Le métier ne te plaisait-il pas ?

THOMAS.

Fort bien, parfaitement, mais pas longtemps. Je ne prendrais pas cinquante doublons pour n’avoir pas été soldat. On est un tout autre gaillard ; on devient plus éveillé, plus joyeux, plus adroit ; on peut s’arranger de tout, et l’on sait comme va le monde.

JÉRY.

Comment es-tu venu par ici ? Où vas-tu rôder ?

THOMAS. "

A la maison, chez ma mère, je ne me plaisais pas trop d’abord ; j’ai acheté et pris à crédit une quarantaine de vrais bœufs d’Appenzell, tous noirs et brun-noirs comme la nuit ; je les mène à Milan : c’est un bon commerce. On gagne quelque chose, et l’on s’amuse en chemin. J’ai là mon violon sur moi, avec quoi je rends sains les malades et joyeux les jours de pluie.
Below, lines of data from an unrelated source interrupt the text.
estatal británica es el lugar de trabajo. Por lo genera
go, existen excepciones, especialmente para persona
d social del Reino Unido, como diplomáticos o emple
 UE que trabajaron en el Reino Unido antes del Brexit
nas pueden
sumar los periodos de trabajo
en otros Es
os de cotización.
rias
Mais toi, comment va-t-il, mon vieux Tell ? Tu n’as pas l’air gaillard ? Qu’as-tu donc ?

JÉRY.

Je serais aussi parti volontiers depuis longtemps ; j’aurais aussi essayé volontiers un trafic de la sorte. D’ailleurs j’ai toujours de l’argent qui dort, et je me déplais fort au logis.

THOMAS.

Hem ! hem ! Tu n’as pas l’air d’un marchand ; il faut avoir les yeux éveillés : tu as l’air sombre et chagrin.

JÉRY.

Ah ! Thomas !

THOMAS.

Ne soupire pas : ça m’est odieux.

JÉRY.

Je suis amoureux.

THOMAS.

Rien de plus ? Oh ! moi, je le suis toujours, lorsque j’arrive en un quartier, et que les filles ne sont pas trop affreuses.

Une fillette, un verre de vin, Guérissent tous les maux ; Et qui ne boit et qui n’embrasse Est comme s’il était mort.